- [TASK ITEM]: Please give back the rows below with every "Source code" replaced by "Markup" and nothing else changed. Leave the pictures out.

[Saved entries]
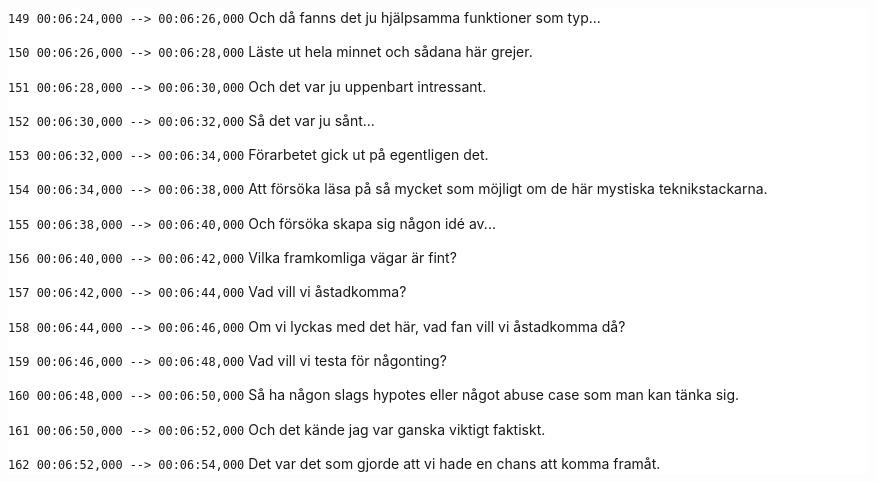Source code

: 

`149 00:06:24,000 --> 00:06:26,000`
Och då fanns det ju hjälpsamma funktioner som typ...



`150 00:06:26,000 --> 00:06:28,000`
Läste ut hela minnet och sådana här grejer.



`151 00:06:28,000 --> 00:06:30,000`
Och det var ju uppenbart intressant.



`152 00:06:30,000 --> 00:06:32,000`
Så det var ju sånt...



`153 00:06:32,000 --> 00:06:34,000`
Förarbetet gick ut på egentligen det.



`154 00:06:34,000 --> 00:06:38,000`
Att försöka läsa på så mycket som möjligt om de här mystiska teknikstackarna.



`155 00:06:38,000 --> 00:06:40,000`
Och försöka skapa sig någon idé av...



`156 00:06:40,000 --> 00:06:42,000`
Vilka framkomliga vägar är fint?



`157 00:06:42,000 --> 00:06:44,000`
Vad vill vi åstadkomma?



`158 00:06:44,000 --> 00:06:46,000`
Om vi lyckas med det här, vad fan vill vi åstadkomma då?



`159 00:06:46,000 --> 00:06:48,000`
Vad vill vi testa för någonting?



`160 00:06:48,000 --> 00:06:50,000`
Så ha någon slags hypotes eller något abuse case som man kan tänka sig.



`161 00:06:50,000 --> 00:06:52,000`
Och det kände jag var ganska viktigt faktiskt.



`162 00:06:52,000 --> 00:06:54,000`
Det var det som gjorde att vi hade en chans att komma framåt.
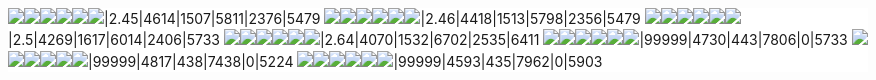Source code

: ![](/item/6696.png)![](/item/6675.png)![](/item/3074.png)![](/item/3071.png)![](/item/3036.png)![](/item/3046.png)|2.45|4614|1507|5811|2376|5479
![](/item/6696.png)![](/item/6675.png)![](/item/3074.png)![](/item/3071.png)![](/item/3036.png)![](/item/3085.png)|2.46|4418|1513|5798|2356|5479
![](/item/6696.png)![](/item/6609.png)![](/item/3074.png)![](/item/3036.png)![](/item/3508.png)![](/item/3078.png)|2.5|4269|1617|6014|2406|5733
![](/item/6696.png)![](/item/6609.png)![](/item/3071.png)![](/item/3036.png)![](/item/3074.png)![](/item/3078.png)|2.64|4070|1532|6702|2535|6411
![](/item/6696.png)![](/item/6609.png)![](/item/3074.png)![](/item/3036.png)![](/item/3161.png)![](/item/6691.png)|99999|4730|443|7806|0|5733
![](/item/6696.png)![](/item/6609.png)![](/item/3074.png)![](/item/3036.png)![](/item/3508.png)![](/item/6691.png)|99999|4817|438|7438|0|5224
![](/item/6696.png)![](/item/3071.png)![](/item/6691.png)![](/item/3074.png)![](/item/3036.png)![](/item/6609.png)|99999|4593|435|7962|0|5903




























































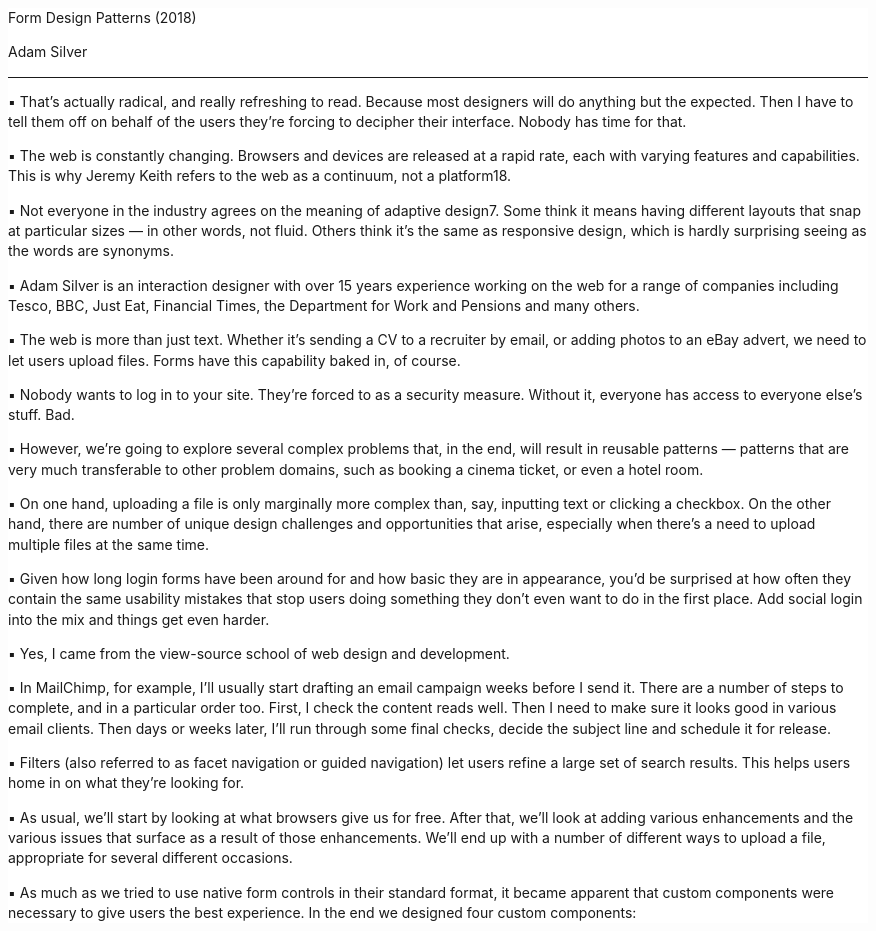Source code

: Form Design Patterns (2018)

Adam Silver

---

▪ That’s actually radical, and really refreshing to read. Because most designers will do anything but the expected. Then I have to tell them off on behalf of the users they’re forcing to decipher their interface. Nobody has time for that.

▪ The web is constantly changing. Browsers and devices are released at a rapid rate, each with varying features and capabilities. This is why Jeremy Keith refers to the web as a continuum, not a platform18.

▪ Not everyone in the industry agrees on the meaning of adaptive design7. Some think it means having different layouts that snap at particular sizes — in other words, not fluid. Others think it’s the same as responsive design, which is hardly surprising seeing as the words are synonyms.

▪ Adam Silver is an interaction designer with over 15 years experience working on the web for a range of companies including Tesco, BBC, Just Eat, Financial Times, the Department for Work and Pensions and many others.

▪ The web is more than just text. Whether it’s sending a CV to a recruiter by email, or adding photos to an eBay advert, we need to let users upload files. Forms have this capability baked in, of course.

▪ Nobody wants to log in to your site. They’re forced to as a security measure. Without it, everyone has access to everyone else’s stuff. Bad.

▪ However, we’re going to explore several complex problems that, in the end, will result in reusable patterns — patterns that are very much transferable to other problem domains, such as booking a cinema ticket, or even a hotel room.

▪ On one hand, uploading a file is only marginally more complex than, say, inputting text or clicking a checkbox. On the other hand, there are number of unique design challenges and opportunities that arise, especially when there’s a need to upload multiple files at the same time.

▪ Given how long login forms have been around for and how basic they are in appearance, you’d be surprised at how often they contain the same usability mistakes that stop users doing something they don’t even want to do in the first place. Add social login into the mix and things get even harder.

▪ Yes, I came from the view-source school of web design and development.

▪ In MailChimp, for example, I’ll usually start drafting an email campaign weeks before I send it. There are a number of steps to complete, and in a particular order too. First, I check the content reads well. Then I need to make sure it looks good in various email clients. Then days or weeks later, I’ll run through some final checks, decide the subject line and schedule it for release.

▪ Filters (also referred to as facet navigation or guided navigation) let users refine a large set of search results. This helps users home in on what they’re looking for.

▪ As usual, we’ll start by looking at what browsers give us for free. After that, we’ll look at adding various enhancements and the various issues that surface as a result of those enhancements. We’ll end up with a number of different ways to upload a file, appropriate for several different occasions.

▪ As much as we tried to use native form controls in their standard format, it became apparent that custom components were necessary to give users the best experience. In the end we designed four custom components:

- [RESPONSE BELOW]:
Markup

: 

`149 00:06:24,000 --> 00:06:26,000`
Och då fanns det ju hjälpsamma funktioner som typ...



`150 00:06:26,000 --> 00:06:28,000`
Läste ut hela minnet och sådana här grejer.



`151 00:06:28,000 --> 00:06:30,000`
Och det var ju uppenbart intressant.



`152 00:06:30,000 --> 00:06:32,000`
Så det var ju sånt...



`153 00:06:32,000 --> 00:06:34,000`
Förarbetet gick ut på egentligen det.



`154 00:06:34,000 --> 00:06:38,000`
Att försöka läsa på så mycket som möjligt om de här mystiska teknikstackarna.



`155 00:06:38,000 --> 00:06:40,000`
Och försöka skapa sig någon idé av...



`156 00:06:40,000 --> 00:06:42,000`
Vilka framkomliga vägar är fint?



`157 00:06:42,000 --> 00:06:44,000`
Vad vill vi åstadkomma?



`158 00:06:44,000 --> 00:06:46,000`
Om vi lyckas med det här, vad fan vill vi åstadkomma då?



`159 00:06:46,000 --> 00:06:48,000`
Vad vill vi testa för någonting?



`160 00:06:48,000 --> 00:06:50,000`
Så ha någon slags hypotes eller något abuse case som man kan tänka sig.



`161 00:06:50,000 --> 00:06:52,000`
Och det kände jag var ganska viktigt faktiskt.



`162 00:06:52,000 --> 00:06:54,000`
Det var det som gjorde att vi hade en chans att komma framåt.
Markup

: ![](/item/6696.png)![](/item/6675.png)![](/item/3074.png)![](/item/3071.png)![](/item/3036.png)![](/item/3046.png)|2.45|4614|1507|5811|2376|5479
![](/item/6696.png)![](/item/6675.png)![](/item/3074.png)![](/item/3071.png)![](/item/3036.png)![](/item/3085.png)|2.46|4418|1513|5798|2356|5479
![](/item/6696.png)![](/item/6609.png)![](/item/3074.png)![](/item/3036.png)![](/item/3508.png)![](/item/3078.png)|2.5|4269|1617|6014|2406|5733
![](/item/6696.png)![](/item/6609.png)![](/item/3071.png)![](/item/3036.png)![](/item/3074.png)![](/item/3078.png)|2.64|4070|1532|6702|2535|6411
![](/item/6696.png)![](/item/6609.png)![](/item/3074.png)![](/item/3036.png)![](/item/3161.png)![](/item/6691.png)|99999|4730|443|7806|0|5733
![](/item/6696.png)![](/item/6609.png)![](/item/3074.png)![](/item/3036.png)![](/item/3508.png)![](/item/6691.png)|99999|4817|438|7438|0|5224
![](/item/6696.png)![](/item/3071.png)![](/item/6691.png)![](/item/3074.png)![](/item/3036.png)![](/item/6609.png)|99999|4593|435|7962|0|5903




























































Markup

: Form Design Patterns (2018)

Adam Silver

---

▪ That’s actually radical, and really refreshing to read. Because most designers will do anything but the expected. Then I have to tell them off on behalf of the users they’re forcing to decipher their interface. Nobody has time for that.

▪ The web is constantly changing. Browsers and devices are released at a rapid rate, each with varying features and capabilities. This is why Jeremy Keith refers to the web as a continuum, not a platform18.

▪ Not everyone in the industry agrees on the meaning of adaptive design7. Some think it means having different layouts that snap at particular sizes — in other words, not fluid. Others think it’s the same as responsive design, which is hardly surprising seeing as the words are synonyms.

▪ Adam Silver is an interaction designer with over 15 years experience working on the web for a range of companies including Tesco, BBC, Just Eat, Financial Times, the Department for Work and Pensions and many others.

▪ The web is more than just text. Whether it’s sending a CV to a recruiter by email, or adding photos to an eBay advert, we need to let users upload files. Forms have this capability baked in, of course.

▪ Nobody wants to log in to your site. They’re forced to as a security measure. Without it, everyone has access to everyone else’s stuff. Bad.

▪ However, we’re going to explore several complex problems that, in the end, will result in reusable patterns — patterns that are very much transferable to other problem domains, such as booking a cinema ticket, or even a hotel room.

▪ On one hand, uploading a file is only marginally more complex than, say, inputting text or clicking a checkbox. On the other hand, there are number of unique design challenges and opportunities that arise, especially when there’s a need to upload multiple files at the same time.

▪ Given how long login forms have been around for and how basic they are in appearance, you’d be surprised at how often they contain the same usability mistakes that stop users doing something they don’t even want to do in the first place. Add social login into the mix and things get even harder.

▪ Yes, I came from the view-source school of web design and development.

▪ In MailChimp, for example, I’ll usually start drafting an email campaign weeks before I send it. There are a number of steps to complete, and in a particular order too. First, I check the content reads well. Then I need to make sure it looks good in various email clients. Then days or weeks later, I’ll run through some final checks, decide the subject line and schedule it for release.

▪ Filters (also referred to as facet navigation or guided navigation) let users refine a large set of search results. This helps users home in on what they’re looking for.

▪ As usual, we’ll start by looking at what browsers give us for free. After that, we’ll look at adding various enhancements and the various issues that surface as a result of those enhancements. We’ll end up with a number of different ways to upload a file, appropriate for several different occasions.

▪ As much as we tried to use native form controls in their standard format, it became apparent that custom components were necessary to give users the best experience. In the end we designed four custom components:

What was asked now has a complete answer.